Letters to the Editor
22/03/2026
Not girls, not women, not women!
I'm tired of the "women" label being used before any cultural, sporting, artistic, or other activity when they are the ones actually involved. Look, the "three women on Sirat's sound team" are Sirat's sound technicians, period. Sound professionals, period. Let's use proper terminology! Mr. Lluís Llach proudly says that when the female leaders, the activists Muriel Casals and Carme Forcadell, emerged, he called them "the girls." Very wrong. You've set a bad example. The women on the Barça women's football or hockey teams are the players. Women in science are the scientists. Women in business are staff, managers, entrepreneurs, depending on their position. Women in film are the directors, the actresses, the filmmakers. Women in government are the councilors, the members of parliament, or the presidents. Do you really think it's necessary to put "women" first? Why? Perhaps she still clings to the false belief that men's productions are universal and women's are merely representative of women, but this belief is a colossal error. Women are people first and foremost, and what we do and say is just as, if not more, universal than men's discourses and productions.

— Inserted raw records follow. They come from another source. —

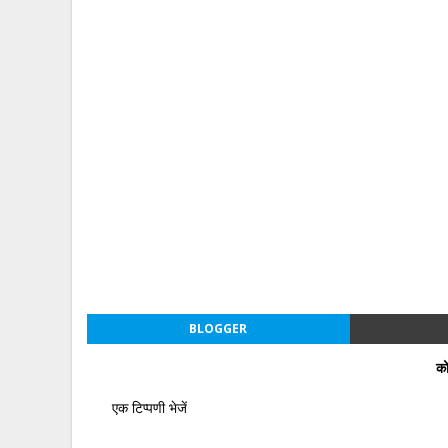
BLOGGER
को
एक टिप्पणी भेजें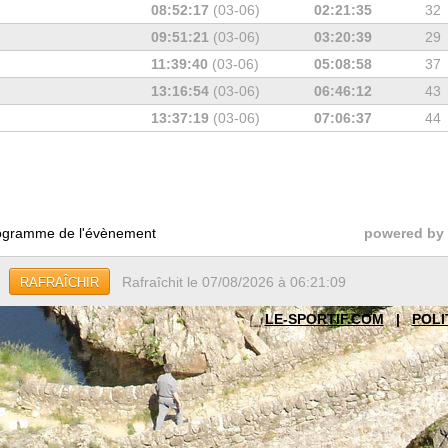
08:52:17
(03-06)
02:21:35
32
09:51:21
(03-06)
03:20:39
29
11:39:40
(03-06)
05:08:58
37
13:16:54
(03-06)
06:46:12
43
13:37:19
(03-06)
07:06:37
44
gramme de l'évènement
powered by
Rafraîchit le 07/08/2026 à 06:21:09
RAFRAÎCHIR
LE-SPORTIF.COM
|
POLI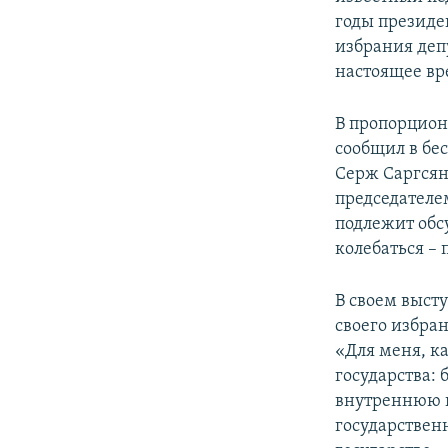
годы президе
избрания деп
настоящее вр
В пропорцион
сообщил в бе
Серж Саргсян 
председателе
подлежит обс
колебаться – 
В своем высту
своего избра
«Для меня, к
государства:
внутреннюю и
государствен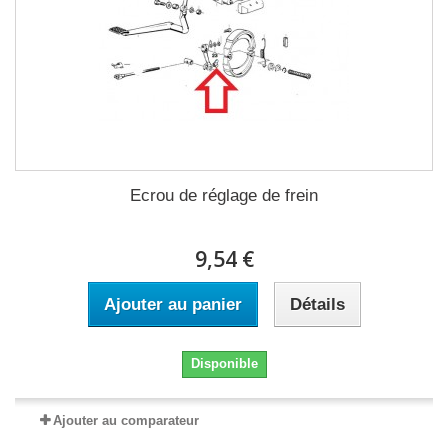
Ecrou de réglage de frein
9,54 €
Ajouter au panier
Détails
Disponible
Ajouter au comparateur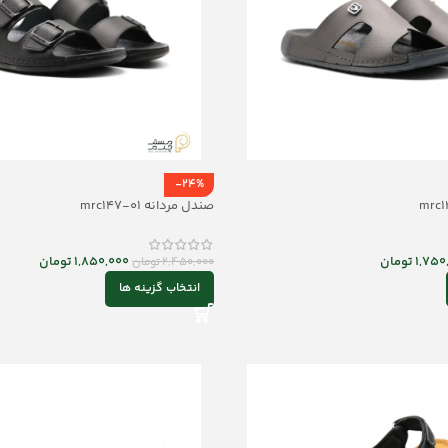
-24%
صندل مردانه mrc147-01
1,750
تومان
1,850,000
تومان
2,450,000
تومان
انتخاب گزینه ها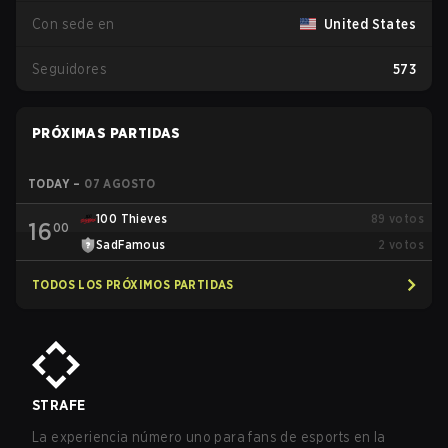
Con sede en
United States
Seguidores
573
PRÓXIMAS PARTIDAS
TODAY
–
07 AGOSTO
100 Thieves
89
votos
16
00
SadFamous
2
votos
TODOS LOS PRÓXIMOS PARTIDAS
STRAFE
La experiencia número uno para fans de esports en la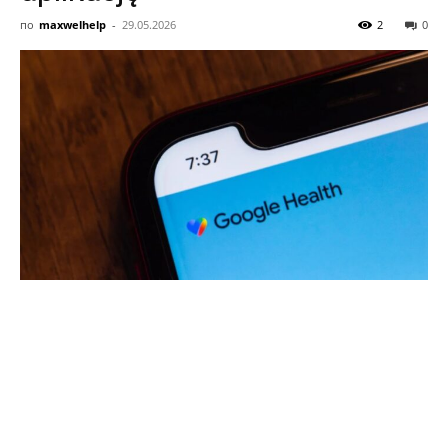
Sztuczna
по
maxwelhelp
-
29.05.2026
2
0
Inteligencja
i
Startupy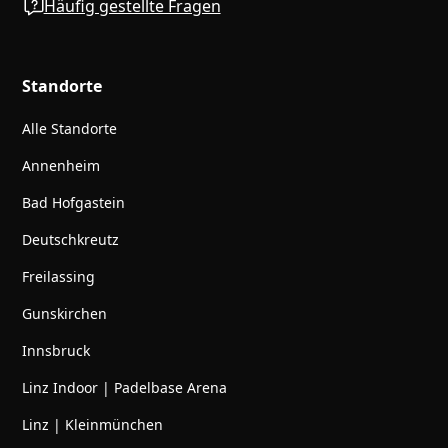
Häufig gestellte Fragen
Standorte
Alle Standorte
Annenheim
Bad Hofgastein
Deutschkreutz
Freilassing
Gunskirchen
Innsbruck
Linz Indoor | Padelbase Arena
Linz | Kleinmünchen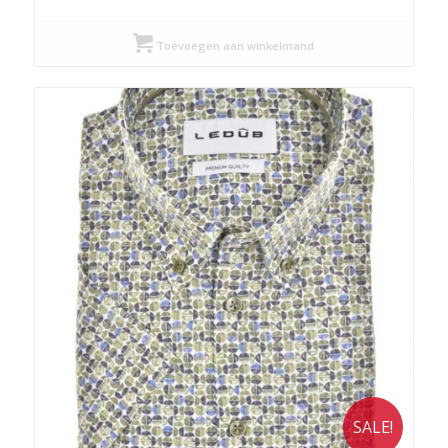
Toevoegen aan winkelmand
SALE!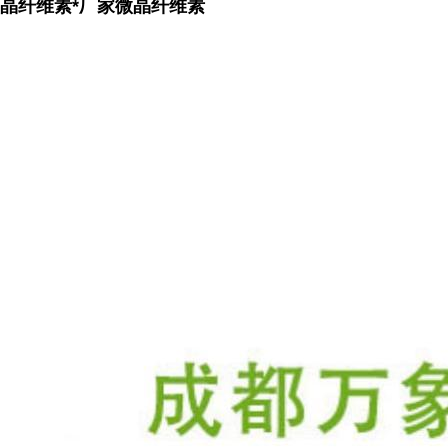
晶纤维素*厂家微晶纤维素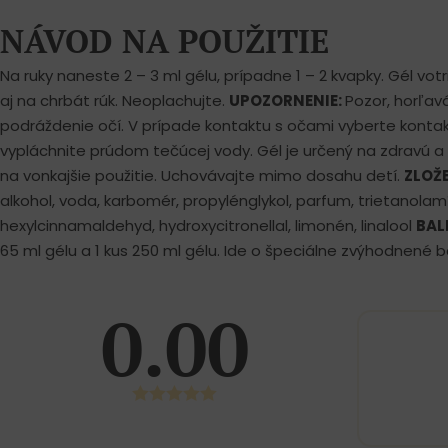
NÁVOD NA POUŽITIE
Na ruky naneste 2 – 3 ml gélu, prípadne 1 – 2 kvapky. Gél votr
aj na chrbát rúk. Neoplachujte.
UPOZORNENIE:
Pozor, horľav
podráždenie očí. V prípade kontaktu s očami vyberte kontak
vypláchnite prúdom tečúcej vody. Gél je určený na zdravú 
na vonkajšie použitie. Uchovávajte mimo dosahu detí.
ZLOŽE
alkohol, voda, karbomér, propylénglykol, parfum, trietanolamín,
hexylcinnamaldehyd, hydroxycitronellal, limonén, linalool
BAL
65 ml gélu a 1 kus 250 ml gélu. Ide o špeciálne zvýhodnené b
0.00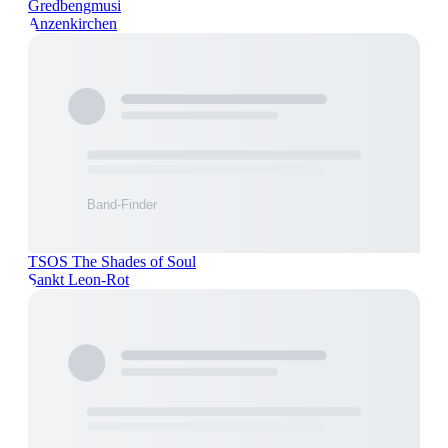
Gredbengmusi
Anzenkirchen
TSOS The Shades of Soul
Sankt Leon-Rot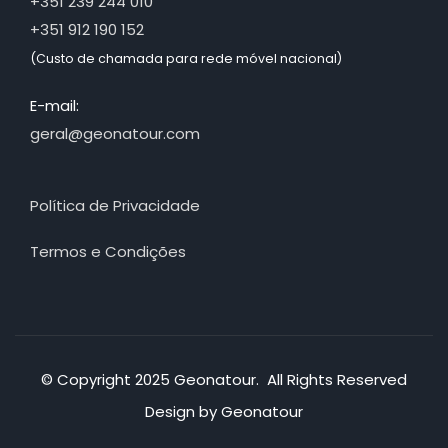
+351 239 244 010
+351 912 190 152
(Custo de chamada para rede móvel nacional)
E-mail:
geral@geonatour.com
Política de Privacidade
Termos e Condições
© Copyright 2025 Geonatour. All Rights Reserved
Design by Geonatour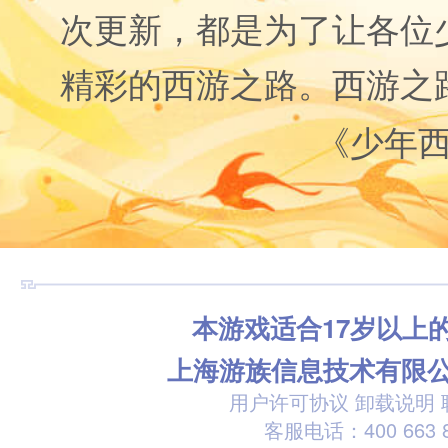
次更新，都是为了让各位
精彩的西游之路。西游之
《少年
本游戏适合17岁以上
上海游族信息技术有限
用户许可协议
卸载说明
客服电话：400 663 8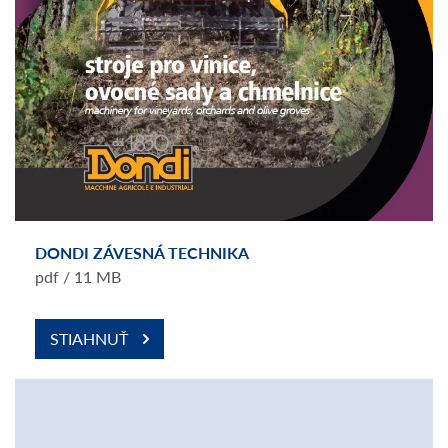
DONDI ZÁVESNÁ TECHNIKA
pdf / 11 MB
STIAHNUŤ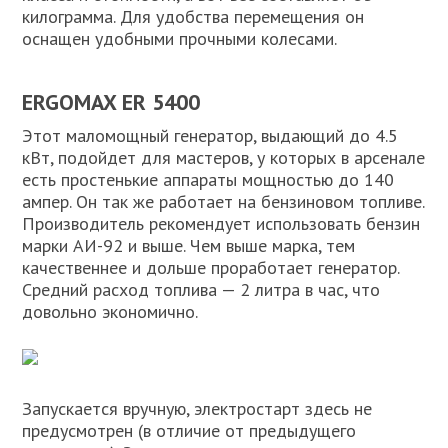
килограмма. Для удобства перемещения он
оснащен удобными прочными колесами.
ERGOMAX ER 5400
Этот маломощный генератор, выдающий до 4.5
кВт, подойдет для мастеров, у которых в арсенале
есть простенькие аппараты мощностью до 140
ампер. Он так же работает на бензиновом топливе.
Производитель рекомендует использовать бензин
марки АИ-92 и выше. Чем выше марка, тем
качественнее и дольше проработает генератор.
Средний расход топлива — 2 литра в час, что
довольно экономично.
Запускается вручную, электростарт здесь не
предусмотрен (в отличие от предыдущего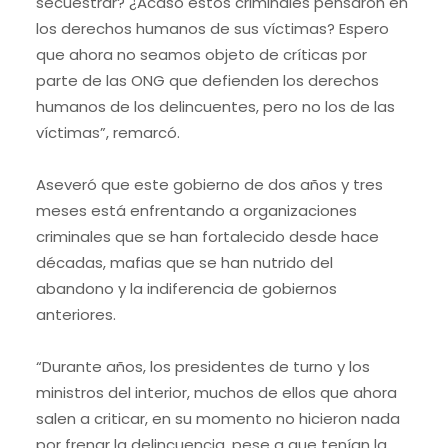
secuestrar? ¿Acaso estos criminales pensaron en
los derechos humanos de sus víctimas? Espero
que ahora no seamos objeto de críticas por
parte de las ONG que defienden los derechos
humanos de los delincuentes, pero no los de las
víctimas”, remarcó.
Aseveró que este gobierno de dos años y tres
meses está enfrentando a organizaciones
criminales que se han fortalecido desde hace
décadas, mafias que se han nutrido del
abandono y la indiferencia de gobiernos
anteriores.
“Durante años, los presidentes de turno y los
ministros del interior, muchos de ellos que ahora
salen a criticar, en su momento no hicieron nada
por frenar la delincuencia, pese a que tenían la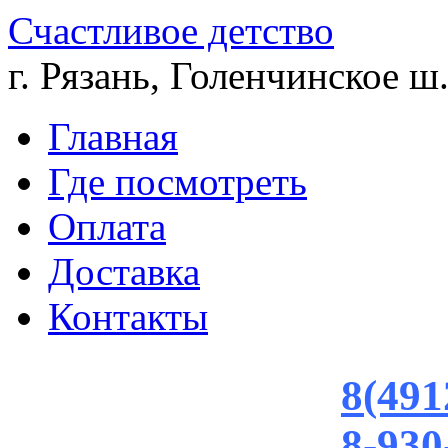
Счастливое детство
г. Рязань, Голенчинское ш.
Главная
Где посмотреть
Оплата
Доставка
Контакты
8(491
8-930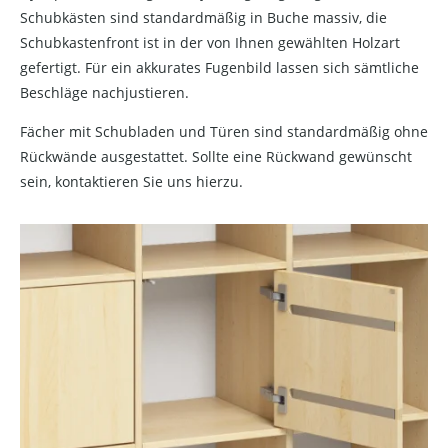
Schubkästen sind standardmäßig in Buche massiv, die
Schubkastenfront ist in der von Ihnen gewählten Holzart
gefertigt. Für ein akkurates Fugenbild lassen sich sämtliche
Beschläge nachjustieren.
Fächer mit Schubladen und Türen sind standardmäßig ohne
Rückwände ausgestattet. Sollte eine Rückwand gewünscht
sein, kontaktieren Sie uns hierzu.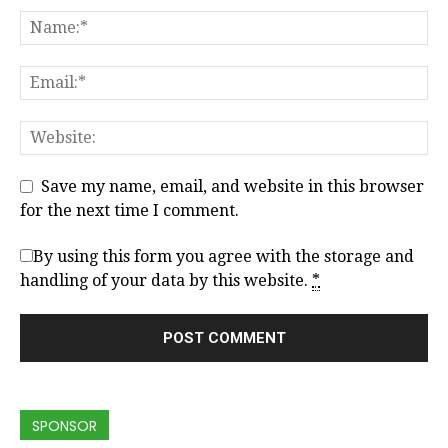
Save my name, email, and website in this browser
for the next time I comment.
By using this form you agree with the storage and
handling of your data by this website.
*
SPONSOR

Notice that you'll never see expressions like "male scientists," "male politicians," or "male sound engineers" for this or that film. Why is it that when a program is 100% male, you'll never see "male gaze" on the poster, and when it's 100% female, it's always made clear that it's a "female gaze"? Exactly. Language is one of the traps of patriarchal power, and it's up to us to turn it on its head!
Rosa Vendrell Miret
Saint Paul of Ordal
The right to sleep
Sleep is not a luxury: it is a fundamental right. A right so simple and so essential that we only truly appreciate it when it is taken away from us. And yet, in too many places, the night has become the domain of machines, engines, and maneuvers that respect neither silence nor people. It doesn't seem very reasonable that while a city sleeps—or tries to—some industrial parks, supermarkets, or nearby businesses operate with deafening noises as if the night were a mere extension of the day. People's rest should not be subordinated to the logistical convenience of a few.
Economic life is necessary, undoubtedly; but so is coexistence. Sleeping without these noises is a matter of health, but also of civic dignity. A society that does not protect the rest of its citizens can hardly boast of being very civilized. If we accept that there are schedules for many activities, there should also be schedules for noise.
And there's yet another detail, often forgotten: we pay taxes. Not on a whim, but so that institutions can guarantee minimum living conditions. Among these conditions should undoubtedly be the possibility of sleeping at night without the clanging of other people's machinery.
Cesca Barti
Banyoles
Strikes in education
The recent strikes in Catalan secondary education are neither an exaggerated nor a self-serving gesture. The proposed salary increase falls far short of the loss of purchasing power. Added to this are the broken promises of the Department of Education. There are also no concrete measures to reduce class sizes, improve the curriculum, or address the demands of teachers in various specialties; in other words, the discontent is not solely economic. Furthermore, the negotiation process has been perceived as opaque and rushed, with decisions made without genuine representation of the teaching staff and involving only two minority unions in Catalan education.